Le « dernier souvenir dépravé » de Tomás Gimeno pour Beatriz : il lui a envoyé un audio d’Olivia avant de la tuer

Le porte-parole de la famille révèle des données choquantes sur cette affaire et prévient qu’en Espagne « il y a maintenant 40 mineurs portés disparus en raison d’un enlèvement parental ».

Le "dernier souvenir dépravé" de Tomás Gimeno pour Beatriz : il lui a envoyé un audio d

Il y a environ trois mois, le 27 avril, deux filles ont disparu avec leur père à Ténérife. Le temps a confirmé le pire des cas, au grand désarroi de sa mère et au choc du pays. Olivier, six ans et Anne, un an et demi, était mort aux mains de Thomas Gimeno. le navire océanographique Ángeles Alvariño Il a réussi à récupérer le corps de l’aînée des sœurs mais pas celui de la petite ni celui de son meurtrier, qui gisent au fond de la mer. Ce dénouement tragique a révélé un type de délinquance dans la population, celui de la violence indirecte dans lequel l’homme fait du mal à ses enfants pour porter à la femme un coup et une douleur extrême qui l’accompagnent à jamais. Pendant cette période difficile, Joaquín Amills, de SOS Desaparecidos, est devenu le porte-parole de la famille. Dans une interview à Almería aujourd’hui. révèle des faits choquants sur cette affaire et avertit qu’en Espagne « Actuellement, 40 mineurs sont portés disparus en raison d’un enlèvement parental. »

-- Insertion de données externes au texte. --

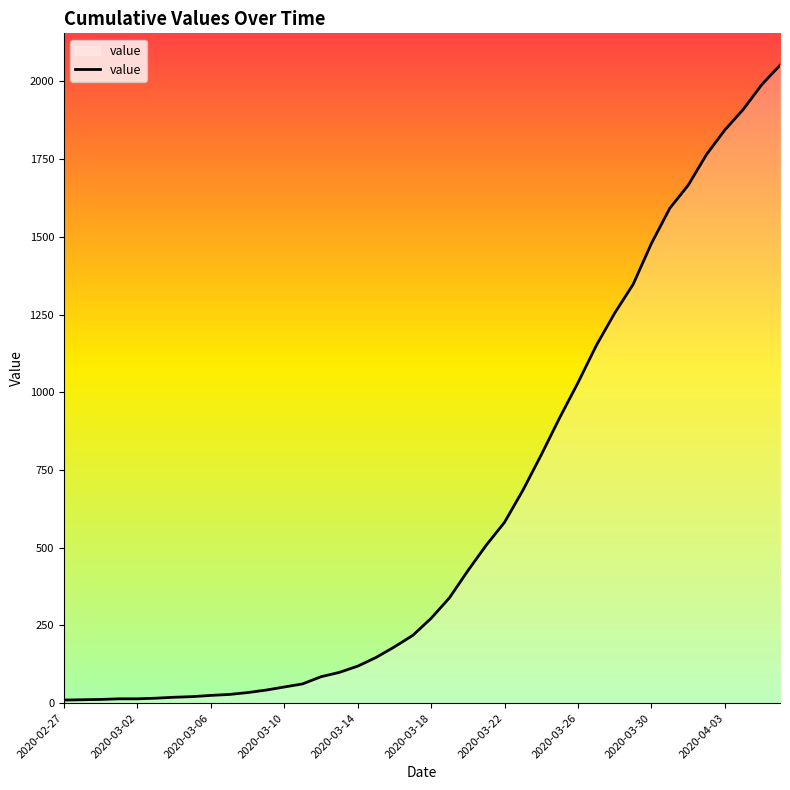

How many values are below 273?

20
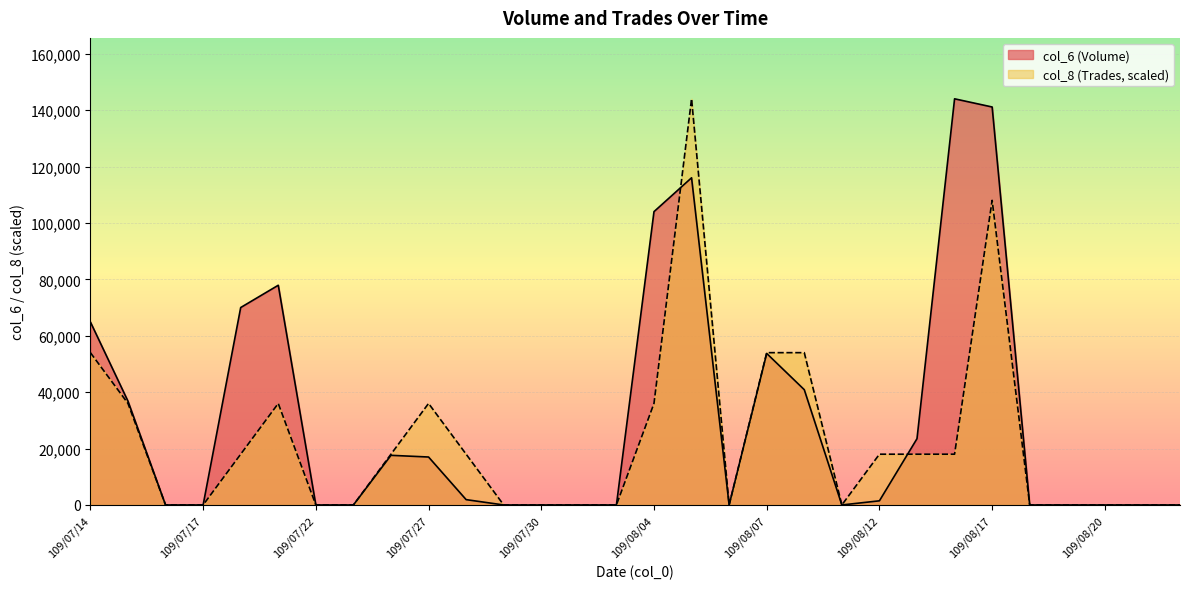

Where do col_6 (Volume) and col_8 (Trades) first cross each other?

109/08/04 and 109/08/05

Amills dresse un profil clair de ces individus, qui ils ne « deviennent pas ce type d’agresseur du jour au lendemain ». « Les insultes et les menaces sont des symptômes qu’il ne faut pas minimiser, car elles sont toujours le prologue du pire. Toujours s’entraîner, aller à la police et aux tribunaux », demande-t-il pour « apprendre à démasquer tous les ‘Tomás Gimeno’ qui existent « .

Ils ne sont pas malades mentaux et ne regrettent pas ce qu’ils font, dit-il. « En Espagne, actuellement, 40 mineurs ont disparu en raison d’un enlèvement parental, c’est-à-dire parce que l’un des deux parents les a emmenés. Pour le moment, nous ne savons pas s’ils sont vivants ou morts. environ 300 qui sont allés avec leur père ou leur mère dans un autre pays, généralement d’Europe de l’Est, et ne sont pas revenus. Dans ces situations, les chantages sont fréquents pour permettre un contact d’un quart d’heure par visioconférence en échange d’argent. C’est un fléau très répandu, malheureusement, partout dans le monde. Il faut comprendre les droits des enfants, et qu’ils ne sont la propriété de personne ».

A la mort d’Olivia et d’Anna, Joaquín Amills admet que c’était une fin qu’ils « craignaient » mais « espéraient découvrir le meurtrier ». A côté du déchirement ressenti, il y a un certain état de « paix auquel a contribué la certitude que le sujet capable de perpétrer un crime aussi exécrable est mort ».

Dans les premiers instants de l’enquête, Tomás Gimeno a été présenté comme un bon père pour une question de « stratégie », explique-t-il : « Le psychologue a dressé un profil psychologique de Tomás et a d’abord donné des conseils, alors qu’il y avait encore la possibilité que les filles étaient vivantes, faisant appel à son cœur. Cela signifiait éviter de révéler à quel point il était sans vergogne.  » Était « un sujet narcissique, au comportement enfantin et délicat. Gagner était la chose la plus importante pour lui, et il célébrait toujours ses triomphes en faisant honte au perdant. Il n’a jamais voulu ou pu admettre avoir perdu. Pour lui, les filles étaient sa propriété. »

Et il donne un exemple de sa « méchanceté », typique d’un être « dépravé ». Il a envoyé à Beatriz un « dernier souvenir » : il a fait la petite Olivia enregistrer un son en chargeant sa mère de collectionner quelques tableaux. À cette époque, dit-il, il a assassiné ses deux filles.

Amills assure que Tomás Gimeno « l’avait prévu depuis le début et qu’il était clair qu’il devait le faire à un moment où ni son cadavre ni celui des filles n’ont été retrouvés, car son objectif était la souffrance de Beatriz ». Elle, dit-il, est une personne « très spéciale », incapable « d’entretenir la haine, bien qu’elle soit brisée en mille morceaux ».